Thirty-seven-year-old Nicholas Campbell, of Otsego, was also given 25 years of supervised released during sentencing last week in federal court in St. Paul.

Prosecutors said FBI agents seized a large volume of electronic evidence from Campbell’s home showing that he had produced sexually explicit images and videos of two children.

The Star Tribune reported Campbell then used a peer-to-peer file-sharing platform to digitally distribute the images.

Suspect charged in fire that destroyed Minnesota synagogue

DULUTH (AP) — Prosecutors on Monday charged a homeless man with causing a fire that destroyed a historic synagogue in northeastern Minnesota.
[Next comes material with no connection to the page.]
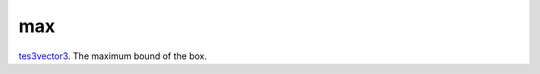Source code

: max
====================================================================================================

`tes3vector3`_. The maximum bound of the box.

.. _`tes3vector3`: ../../../lua/type/tes3vector3.html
Matthew James Amiot, 36, is charged with two counts of setting a negligent fire. A judge set his bail at $20,000 and Amiot remained in jail.

Amiot was arrested Friday in the Sept. 9 fire at the Adas Israel Congregation in downtown Duluth. The police chief said Sunday that he didn’t believe the fire was a hate crime.
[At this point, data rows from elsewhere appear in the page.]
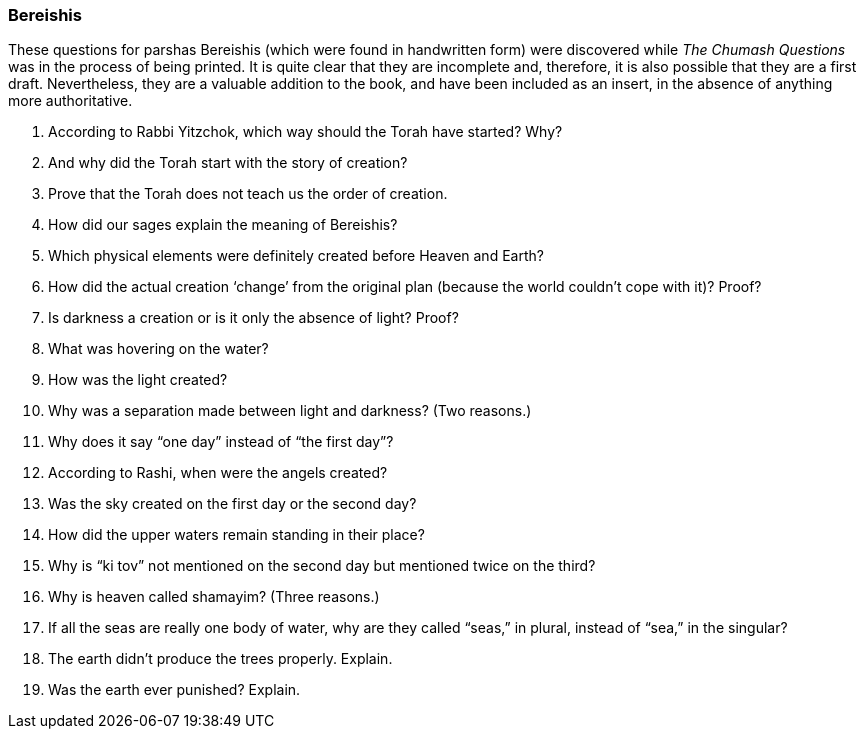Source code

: [#bereishis]
=== Bereishis

These questions for parshas Bereishis (which were found in handwritten form) were discovered while _The Chumash Questions_ was in the process of being printed. It is quite clear that they are incomplete and, therefore, it is also possible that they are a first draft. Nevertheless, they are a valuable addition to the book, and have been included as an insert, in the absence of anything more authoritative.

. According to Rabbi Yitzchok, which way should the Torah have started? Why?

. And why did the Torah start with the story of creation?

. Prove that the Torah does not teach us the order of creation.

. How did our sages explain the meaning of Bereishis?

. Which physical elements were definitely created before Heaven and Earth?

. How did the actual creation ‘change’ from the original plan (because the world couldn’t cope with it)? Proof?

. Is darkness a creation or is it only the absence of light? Proof?

. What was hovering on the water?

. How was the light created?

. Why was a separation made between light and darkness? (Two reasons.)

. Why does it say “one day” instead of “the first day”?

. According to Rashi, when were the angels created?

. Was the sky created on the first day or the second day?

. How did the upper waters remain standing in their place?

. Why is “ki tov” not mentioned on the second day but mentioned twice on the third?

. Why is heaven called shamayim? (Three reasons.)

. If all the seas are really one body of water, why are they called “seas,” in plural, instead of “sea,” in the singular?

. The earth didn’t produce the trees properly. Explain.

. Was the earth ever punished? Explain.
In the criminal complaint, investigators allege that Amiot set fire to combustible materials in a small alcove between the synagogue and a religious structure called a sukkah. Amiot told investigators he tried to spit on the fire and walked away when it would not go out, the complaint states.

The synagogue was destroyed and only eight of 14 Torah scrolls, the holy books of Judaism, that were inside could be saved. The lost religious antiquities in the synagogue were worth at least $250,000, according to the complaint.

One firefighter suffered a concussion fighting the blaze.

Amiot’s public defender, Natasha VanLieshout, said in court that Amiot denies the allegations and that he “was in the wrong place at the wrong time,” the Star Tribune reported.

The suspect’s brother, Ben Amiot, told KARE-TV that Matthew Amiot has been homeless for years and was trying to stay warm when the fire started.

“He’s not the type of person to do this intentionally,” Ben Amiot said. “He was trying to get out of the elements on a cold windy and rainy night in a shed behind the building. I feel that the fire started uncontrollably and he panicked and took off instead of alerting authorities.”

Investigators said no accelerants were found.

In addition to the felony charge of setting a negligent fire, the defendant faces a gross misdemeanor count of causing a fire that injured someone.

Prosecutor Vicky Wanta told The Associated Press on Monday that she could not comment because the investigation is still active.

Tusken said police previously have had “multiple contacts” with Amiot, who is due back in court Oct. 8.

According to its website, the Adas Israel Congregation is an Orthodox/High Conservative Jewish congregation with 75 members. Construction of the synagogue was completed in 1902.

Walz signs order creating Governor’s Biofuels Council

PLATO (AP) — Gov. Tim Walz is setting up a council to advise him on how to foster the growth of Minnesota’s biofuels industry.

The Governor’s Biofuels Council will have 15 members, including representatives of the agriculture, biofuels and transportation industries, as well as environmental and conservation groups. The council will report back by November 2020 on how to best expand the use of biofuels and how to use them to help reduce greenhouse gas production in the transportation sector.

The Democratic governor traveled to the south-central town of Plato to sign the order Monday at the farm of Bruce Thalmann, president of the Minnesota Corn Growers Association.

Earlier this month, Walz joined with Republican Gov. Kristi Noem of South Dakota in urging President Donald Trump to support farmers and renewable fuel producers.

Fort Snelling State Park reopening for 1st time since March

ST. PAUL (AP) — Fort Snelling State Park is finally reopening after a long shutdown for repairing damage caused by flooding this spring.

The park sits at the confluence of the Minnesota and Mississippi rivers near Minneapolis-St. Paul International Airport and is normally one of Minnesota’s busiest state parks. It reopens at 8 a.m. today after having been closed since March.

While the park is subject to frequent flooding, it had never before been closed to the public for so long due to flood damage.

Rising rivers from a hefty winter snowpack and heavy spring rains caused substantial damage to buildings, roads, and the main water supply line at the park. Extensive road improvements have been completed and the drinking water supply has been restored.